His heirs sold off but then reacquired the castle and it’s now a hotel. The other big landowners were Jervaulx Abbey. Their part of the town was given to the Bruce family (as in Robert Bruce, King of Scots) which is why there is a pub called the Bruce Arms.
Manufacturing in our Blood
Brewing became a major part of Masham life in the 19th century when Theakston’s (based at the Black Bull – now Corks and Cases) and Lightfoot’s (based at the White Bear yard) were rivals. The gypsum-filtered water here makes for a very fine, bright beer. Theakston took over Lightfoot’s but was later taken over by Scottish and Newcastle in 1987.

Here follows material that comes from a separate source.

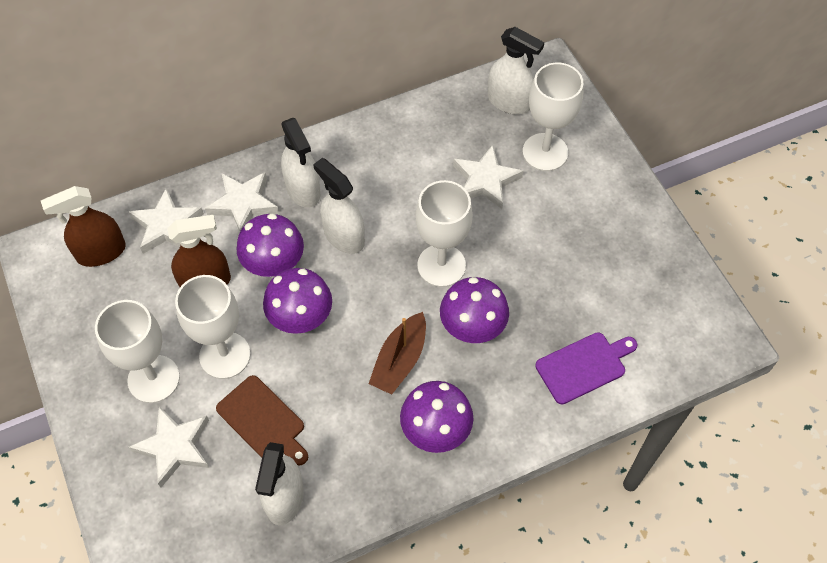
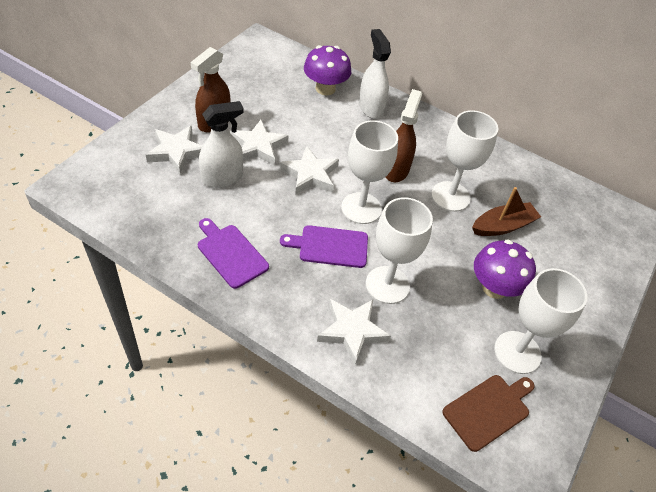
purple cutting board: 1 -> 2
purple mushroom: 4 -> 2
white spray bottle: 4 -> 2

The family were divided and Paul Theakston set up the Black Sheep Brewery in 1992. The other Theakston’s got their brewery back in 2003 and rivalry between the two continues. Masham also has two rival animal feed mills – I’Anson’s and Jamesons.
Church As A Museum
Masham doesn’t have a museum, but the church is a treasure trove of relics and monuments. With stained glass by several notable designers including Harry Stammers, who revived the York Minster glass workshops, and monuments featuring the crab symbol of the Danby family there is much to see.

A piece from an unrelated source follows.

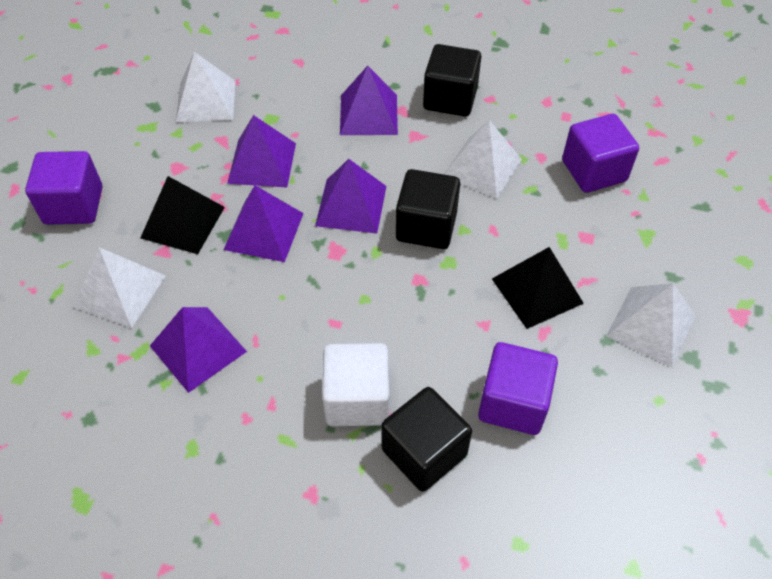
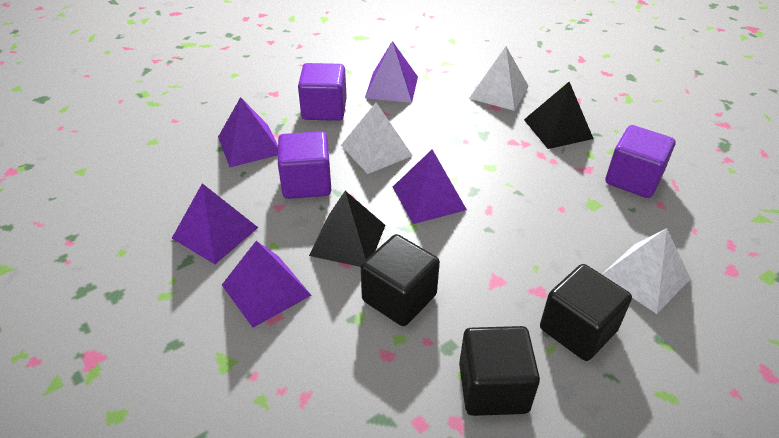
white cube: 1 -> 0
white pyramid: 4 -> 3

The big painting over the chancel arch is half the design for the windows of New College chapel in Oxford. Apparently, they chopped off half because it wouldn’t fit. In the chancel is the old parish chest where important documents were kept and on the Wyvill tomb, you can find Old Father Time and a bubble-blowing cherub.
On the tower wall is a Madonna and Child by John Blakey – donated by Theakston’s Brewery in lieu of many years payment for renting the Old Peculier trademark which belongs to the church.
Artistic Flair
Outside the graveyard holds the graves of three artists – Julius Caesar Ibbetson, George Cuitt and Reginald Brundritt RA – plus a tall memorial to Masham composer William Jackson. There are poems on many of the gravestones and, in the field adjoining the church, you can see the building platform of the Saxon watchtower which once stood on Gregory Hill.
In addition to sheep and beer, Masham has a long artistic history – Turner sketched the town in 1816, the church is featured on a painted dinner service in the Hermitage in St Petersburg and Brundrit’s painting from Roomer Common is in Tate Britain.
The area is home to several artists – glassblowers Tim and Maureen Simon, pencil artist Nolan Stacey, watercolourists Ian Scott Massie and Simon Palmer, collage artist and gallery owner Josie Beszant, potter Howard Charles and former residents have included illustrator Priscilla Warner and printmaker Hester Cox.